Intrathecal opioids and lower urinary tract function: a urodynamic evaluation

Peter W Kuipers, Ed T Kamphuis, Ger E van Venrooij, John P van Roy, Traian I Ionescu, Johannes T Knape, Cor J Kalkman, Peter W Kuipers, Ed T Kamphuis, Ger E van Venrooij, John P van Roy, Traian I Ionescu, Johannes T Knape, Cor J Kalkman

Abstract

Background: Intrathecal administration of opioids may cause lower urinary tract dysfunction. In this study, the authors compared the effects of morphine and sufentanil administered intrathecally in a randomized double-blind fashion (two doses each) on lower urinary tract function in healthy male volunteers.

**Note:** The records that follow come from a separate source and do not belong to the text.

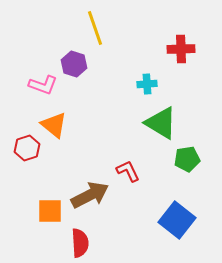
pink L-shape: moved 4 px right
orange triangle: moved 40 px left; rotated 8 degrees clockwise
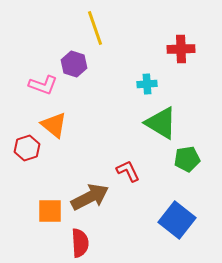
brown arrow: moved 2 px down
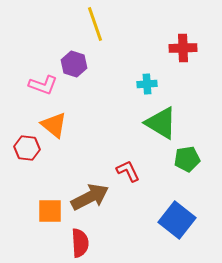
yellow line: moved 4 px up
red cross: moved 2 px right, 1 px up
red hexagon: rotated 25 degrees clockwise
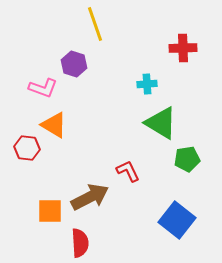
pink L-shape: moved 3 px down
orange triangle: rotated 8 degrees counterclockwise
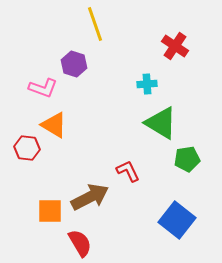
red cross: moved 8 px left, 2 px up; rotated 36 degrees clockwise
red semicircle: rotated 28 degrees counterclockwise
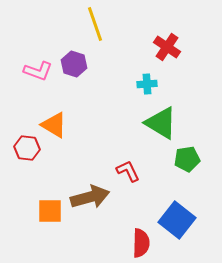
red cross: moved 8 px left, 1 px down
pink L-shape: moved 5 px left, 17 px up
brown arrow: rotated 12 degrees clockwise
red semicircle: moved 61 px right; rotated 32 degrees clockwise
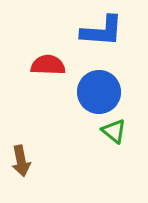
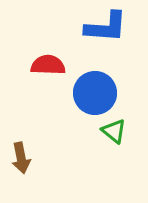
blue L-shape: moved 4 px right, 4 px up
blue circle: moved 4 px left, 1 px down
brown arrow: moved 3 px up
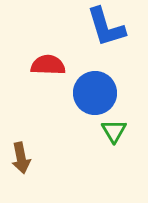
blue L-shape: rotated 69 degrees clockwise
green triangle: rotated 20 degrees clockwise
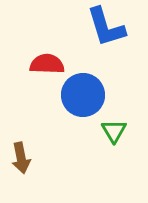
red semicircle: moved 1 px left, 1 px up
blue circle: moved 12 px left, 2 px down
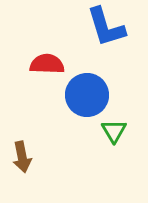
blue circle: moved 4 px right
brown arrow: moved 1 px right, 1 px up
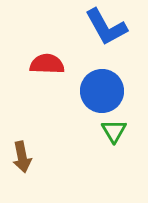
blue L-shape: rotated 12 degrees counterclockwise
blue circle: moved 15 px right, 4 px up
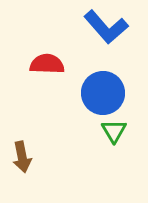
blue L-shape: rotated 12 degrees counterclockwise
blue circle: moved 1 px right, 2 px down
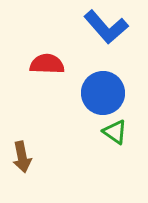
green triangle: moved 1 px right, 1 px down; rotated 24 degrees counterclockwise
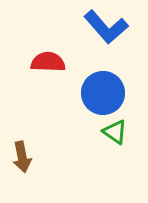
red semicircle: moved 1 px right, 2 px up
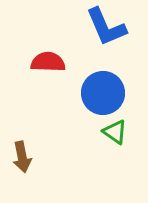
blue L-shape: rotated 18 degrees clockwise
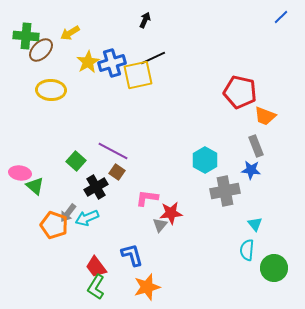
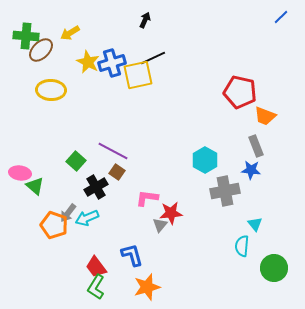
yellow star: rotated 15 degrees counterclockwise
cyan semicircle: moved 5 px left, 4 px up
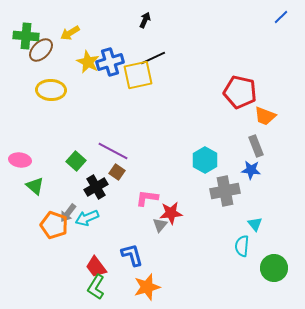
blue cross: moved 2 px left, 1 px up
pink ellipse: moved 13 px up
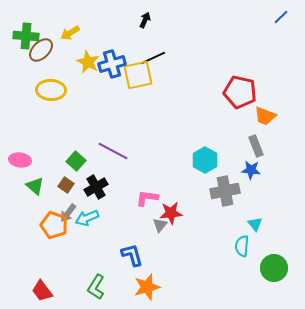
blue cross: moved 2 px right, 2 px down
brown square: moved 51 px left, 13 px down
red trapezoid: moved 54 px left, 24 px down
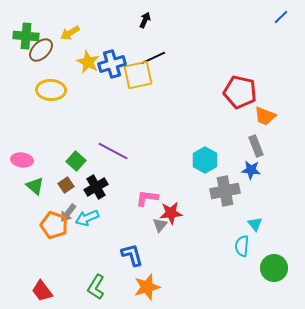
pink ellipse: moved 2 px right
brown square: rotated 21 degrees clockwise
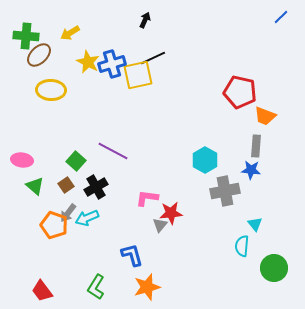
brown ellipse: moved 2 px left, 5 px down
gray rectangle: rotated 25 degrees clockwise
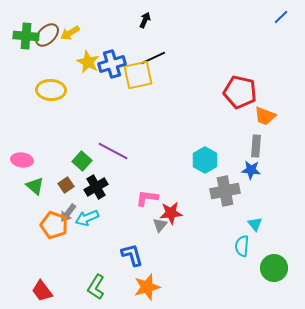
brown ellipse: moved 8 px right, 20 px up
green square: moved 6 px right
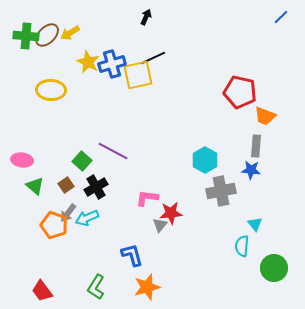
black arrow: moved 1 px right, 3 px up
gray cross: moved 4 px left
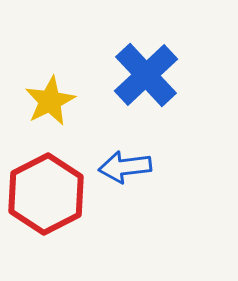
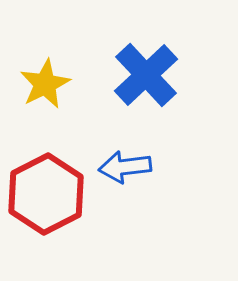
yellow star: moved 5 px left, 17 px up
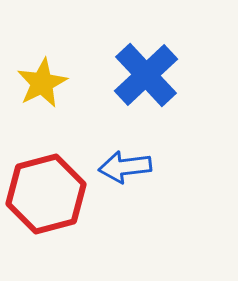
yellow star: moved 3 px left, 1 px up
red hexagon: rotated 12 degrees clockwise
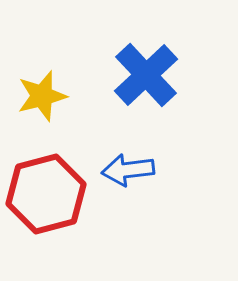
yellow star: moved 13 px down; rotated 12 degrees clockwise
blue arrow: moved 3 px right, 3 px down
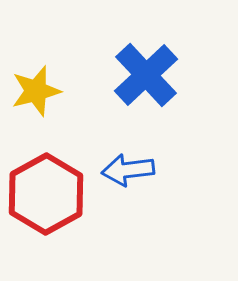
yellow star: moved 6 px left, 5 px up
red hexagon: rotated 14 degrees counterclockwise
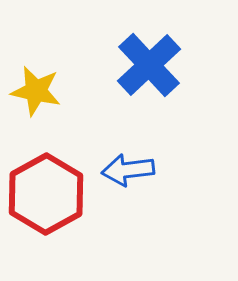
blue cross: moved 3 px right, 10 px up
yellow star: rotated 27 degrees clockwise
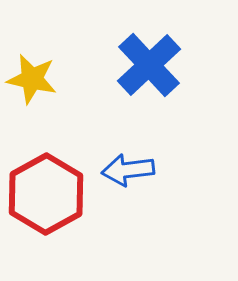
yellow star: moved 4 px left, 12 px up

Methods: Urodynamic evaluation was performed before and every hour after drug administration up to complete recovery of lower urinary tract function using pressure and flow measurements recorded from catheters in the bladder and rectum. Sense of urge and urinary flow rates were assessed every hour by filling the bladder with its cystometric capacity and asking the patient to void. Full recovery was defined as a residual volume of less than 10% of bladder capacity and a maximum flow rate within 10% of the initial value.

Results: Intrathecal administration of both opioids caused dose-dependent suppression of detrusor contractility and decreased sensation of urge. Mean times to recovery of normal lower urinary tract function were 5 and 8 h after 10 or 30 microg sufentanil and 14 and 20 h after 0.1 or 0.3 mg morphine, respectively. This recovery profile can be explained by the spinal pharmacokinetics of both opioids.

Conclusions: Intrathecal opioids decrease bladder function by causing dose-dependent suppression of detrusor contractility and decreased sensation of urge. Recovery of normal lower urinary tract function is significantly faster after intrathecal sufentanil than after morphine, and the recovery time is clearly dose dependent.